**Data excerpts**
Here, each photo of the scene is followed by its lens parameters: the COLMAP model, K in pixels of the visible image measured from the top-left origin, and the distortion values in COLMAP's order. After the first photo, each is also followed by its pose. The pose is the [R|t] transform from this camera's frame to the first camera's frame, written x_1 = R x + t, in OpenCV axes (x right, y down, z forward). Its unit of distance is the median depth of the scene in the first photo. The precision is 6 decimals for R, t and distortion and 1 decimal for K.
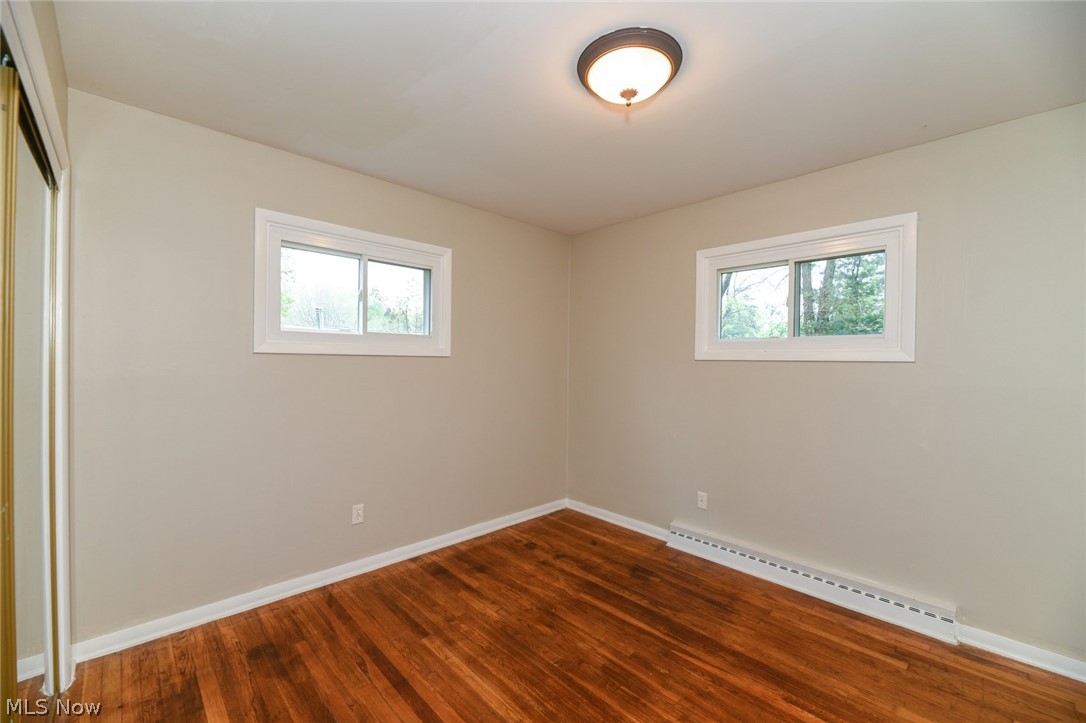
lens RADIAL K [[441.7, 0, 544.2], [0, 441.7, 362.1], [0, 0, 1]] dist [-0.000354, -0.000826]
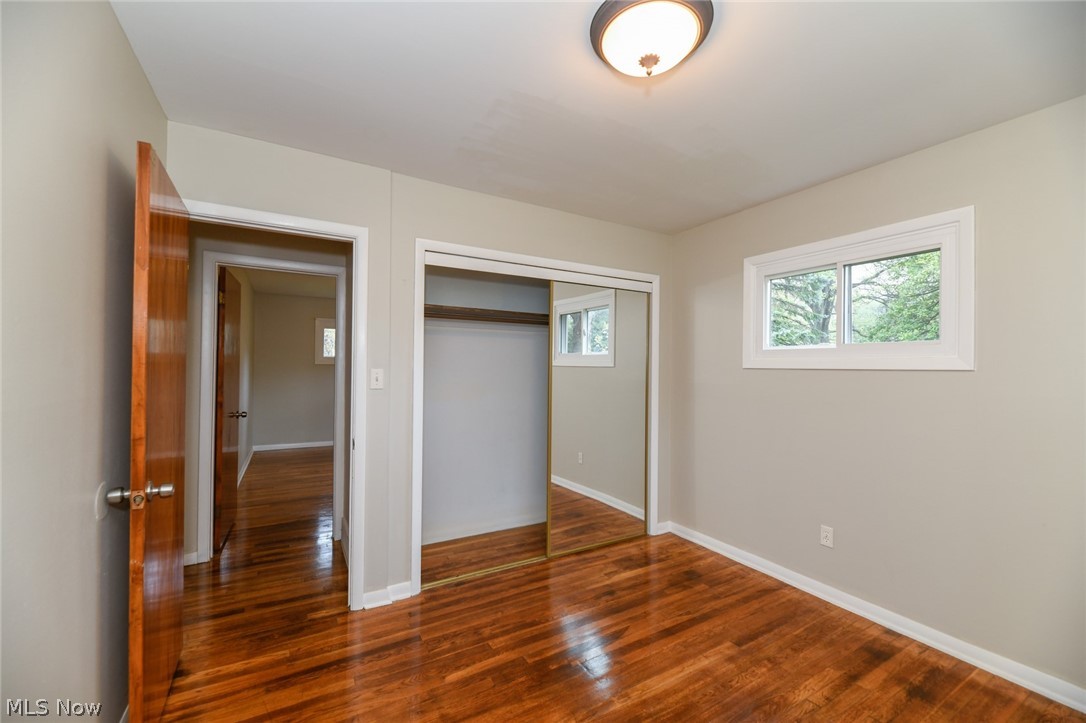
lens RADIAL K [[441.7, 0, 545.2], [0, 441.7, 363.2], [0, 0, 1]] dist [-0.000354, -0.000826]
pose [[-0.228548, -0.025145, -0.973208, 0.818226], [-0.021709, 0.999549, -0.020727, 0.005847], [0.973290, 0.016390, -0.228991, 0.780128]]
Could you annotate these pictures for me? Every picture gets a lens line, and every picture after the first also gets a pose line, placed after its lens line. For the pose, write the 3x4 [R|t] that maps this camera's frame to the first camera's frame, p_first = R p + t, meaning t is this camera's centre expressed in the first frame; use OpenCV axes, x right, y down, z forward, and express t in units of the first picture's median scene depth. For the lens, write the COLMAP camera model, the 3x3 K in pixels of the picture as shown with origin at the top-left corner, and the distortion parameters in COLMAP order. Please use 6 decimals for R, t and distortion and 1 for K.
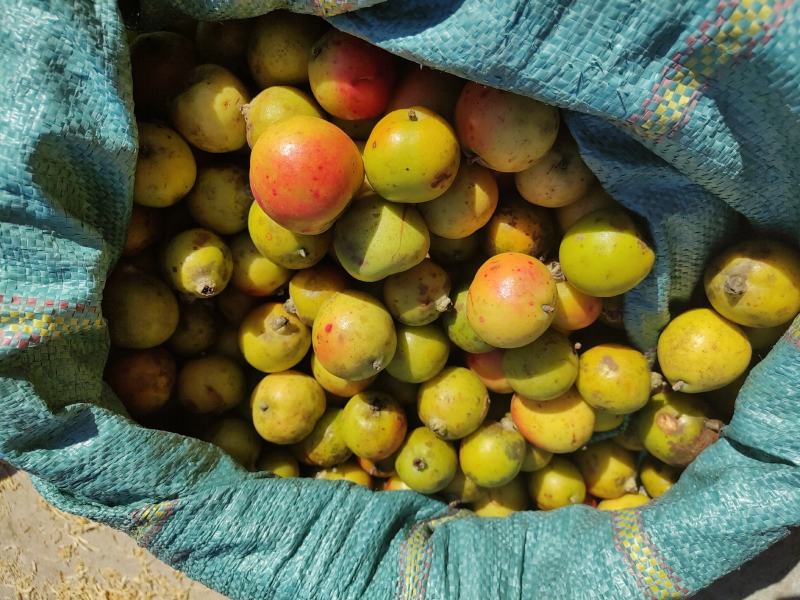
lens RADIAL K [[532.2, 0, 400.0], [0, 532.2, 300.0], [0, 0, 1]] dist [0.031543, -0.116924]
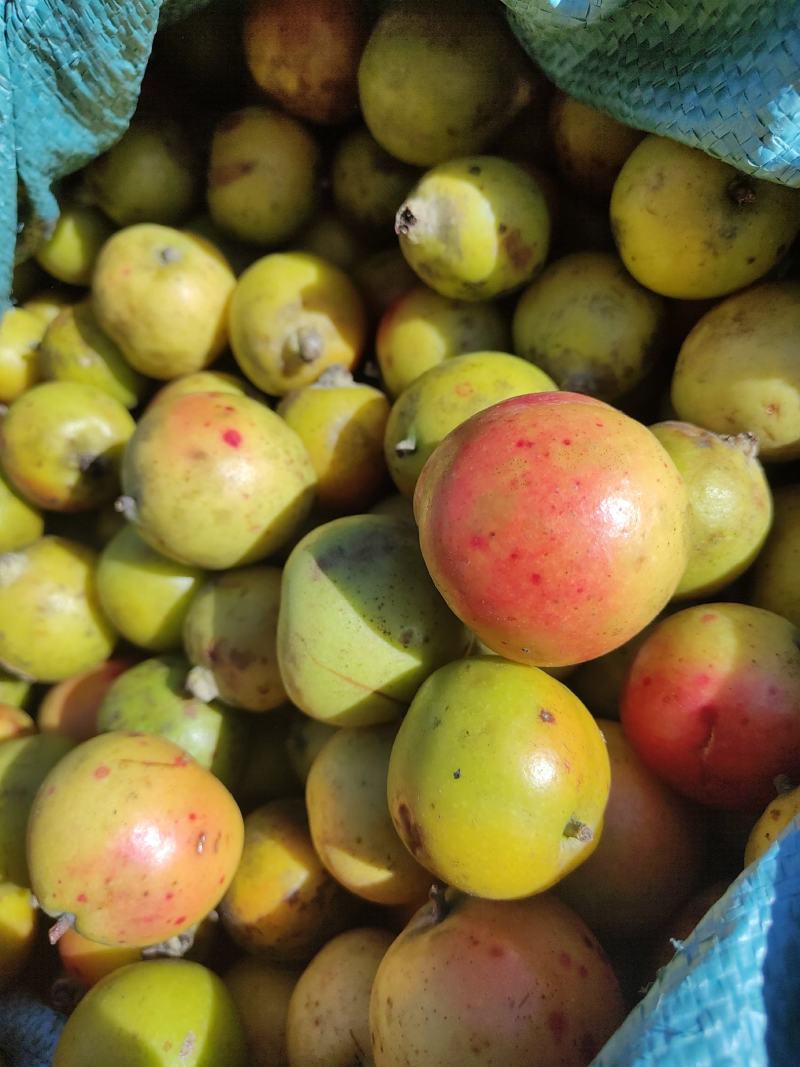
lens RADIAL K [[764.1, 0, 401.7], [0, 764.1, 538.4], [0, 0, 1]] dist [-0.033532, -0.000266]
pose [[-0.364666, 0.931042, 0.013375, -0.114597], [-0.931087, -0.364759, 0.005302, -0.116021], [0.009815, -0.010520, 0.999896, 0.345582]]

**Work to be completed**
With the pictures left aside, write out all of the records above exactly.

**Written solution**
Here, each photo of the scene is followed by its lens parameters: the COLMAP model, K in pixels of the visible image measured from the top-left origin, and the distortion values in COLMAP's order. After the first photo, each is also followed by its pose. The pose is the [R|t] transform from this camera's frame to the first camera's frame, written x_1 = R x + t, in OpenCV axes (x right, y down, z forward). Its unit of distance is the median depth of the scene in the first photo. The precision is 6 decimals for R, t and distortion and 1 decimal for K.
lens RADIAL K [[441.7, 0, 544.2], [0, 441.7, 362.1], [0, 0, 1]] dist [-0.000354, -0.000826]
lens RADIAL K [[441.7, 0, 545.2], [0, 441.7, 363.2], [0, 0, 1]] dist [-0.000354, -0.000826]
pose [[-0.228548, -0.025145, -0.973208, 0.818226], [-0.021709, 0.999549, -0.020727, 0.005847], [0.973290, 0.016390, -0.228991, 0.780128]]
Could you annotate these pictures for me? Every picture gets a lens line, and every picture after the first also gets a pose line, placed after its lens line. For the pose, write the 3x4 [R|t] that maps this camera's frame to the first camera's frame, p_first = R p + t, meaning t is this camera's centre expressed in the first frame; use OpenCV axes, x right, y down, z forward, and express t in units of the first picture's median scene depth. For the lens, write the COLMAP camera model, the 3x3 K in pixels of the picture as shown with origin at the top-left corner, and the distortion parameters in COLMAP order. Please use 6 decimals for R, t and distortion and 1 for K.
lens RADIAL K [[532.2, 0, 400.0], [0, 532.2, 300.0], [0, 0, 1]] dist [0.031543, -0.116924]
lens RADIAL K [[764.1, 0, 401.7], [0, 764.1, 538.4], [0, 0, 1]] dist [-0.033532, -0.000266]
pose [[-0.364666, 0.931042, 0.013375, -0.114597], [-0.931087, -0.364759, 0.005302, -0.116021], [0.009815, -0.010520, 0.999896, 0.345582]]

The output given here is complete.